Technical Aspects and Methodology

The novel aspect of this research is its application of an attention-based multiple instance learning (MIL) framework within a weakly-supervised multi-task learning setting. This strategy bypasses the need for manual annotation, which is both labor-intensive and time-consuming, allowing the model to learn directly from slide-level labels. The use of attention mechanisms enables the model to focus on diagnostically relevant regions, thereby enhancing prediction accuracy.

The inclusion of transfer learning and the aggregation of features extracted from a deep residual CNN facilitates efficient model training across a considerable volume of data. Additionally, by integrating patient gender as a covariate, the model's predictive fidelity is augmented, especially in distinguishing between primary versus metastatic tumors.

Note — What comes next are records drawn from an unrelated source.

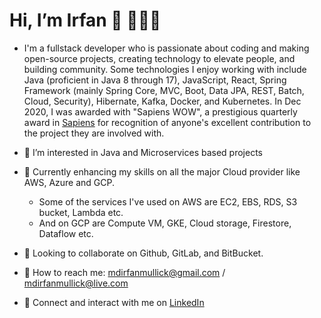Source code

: # Hi, I’m Irfan 👋 👨🏻‍💻
- I'm a fullstack developer who is passionate about coding and making open-source projects, creating technology to elevate people, and building community. Some technologies I enjoy working with include Java (proficient in Java 8 through 17), JavaScript, React, Spring Framework (mainly Spring Core, MVC, Boot, Data JPA, REST, Batch, Cloud, Security), Hibernate, Kafka, Docker, and Kubernetes. In Dec 2020, I was awarded with "Sapiens WOW", a prestigious quarterly award in <a href="https://www.https://sapiens.com/">Sapiens</a> for recognition of anyone's excellent contribution to the project they are involved with.

- 👀 I’m interested in Java and Microservices based projects
- 🌱 Currently enhancing my skills on all the major Cloud provider like AWS, Azure and GCP.
  - Some of the services I've used on AWS are EC2, EBS, RDS, S3 bucket, Lambda etc.
  - And on GCP are Compute VM, GKE, Cloud storage, Firestore, Dataflow etc.
- 💞️ Looking to collaborate on Github, GitLab, and BitBucket.
- 📧 How to reach me: mdirfanmullick@gmail.com / mdirfanmullick@live.com
- 💼 Connect and interact with me on <a href="https://www.linkedin.com/in/md-irfan-developer/">LinkedIn</a>

<!---
irfan313/irfan313 is a ✨ special ✨ repository because its `README.md` (this file) appears on your GitHub profile.
You can click the Preview link to take a look at your changes.
--->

Implications and Future Directions

The implications of this paper for clinical practice are substantial. TOAD shows potential not only as an assistive diagnostic tool for pathologists but also as a standalone system that might reduce the reliance on more resource-intensive diagnostic procedures. Its adaptability across different healthcare systems, hinted at by the external validation results, points towards broader applicability, particularly in lower-resource settings where genomic testing penetration is limited.

Theoretically, the paper advances the implementation of attention-based DL frameworks in computational pathology. The model's ability to interpret outcomes through attention heatmaps enhances its utility, providing pathologists with visual interpretations aligned with model predictions and enabling further validation.

Future research could involve enhancing the model’s interpretability and integration with genomic data to improve prediction accuracy further. Exploring the model's applicability across other cancer subtypes and metastatic localizations might also uncover additional clinical utilities. As computational pathology continues to integrate with AI technologies, the methodologies developed in this paper could serve as a foundational blueprint for similar innovations.

In summary, this paper exemplifies the integration of DL in pathology for CUP diagnosis—a step forward in personalized cancer treatment and an intriguing subject for ongoing AI research in healthcare.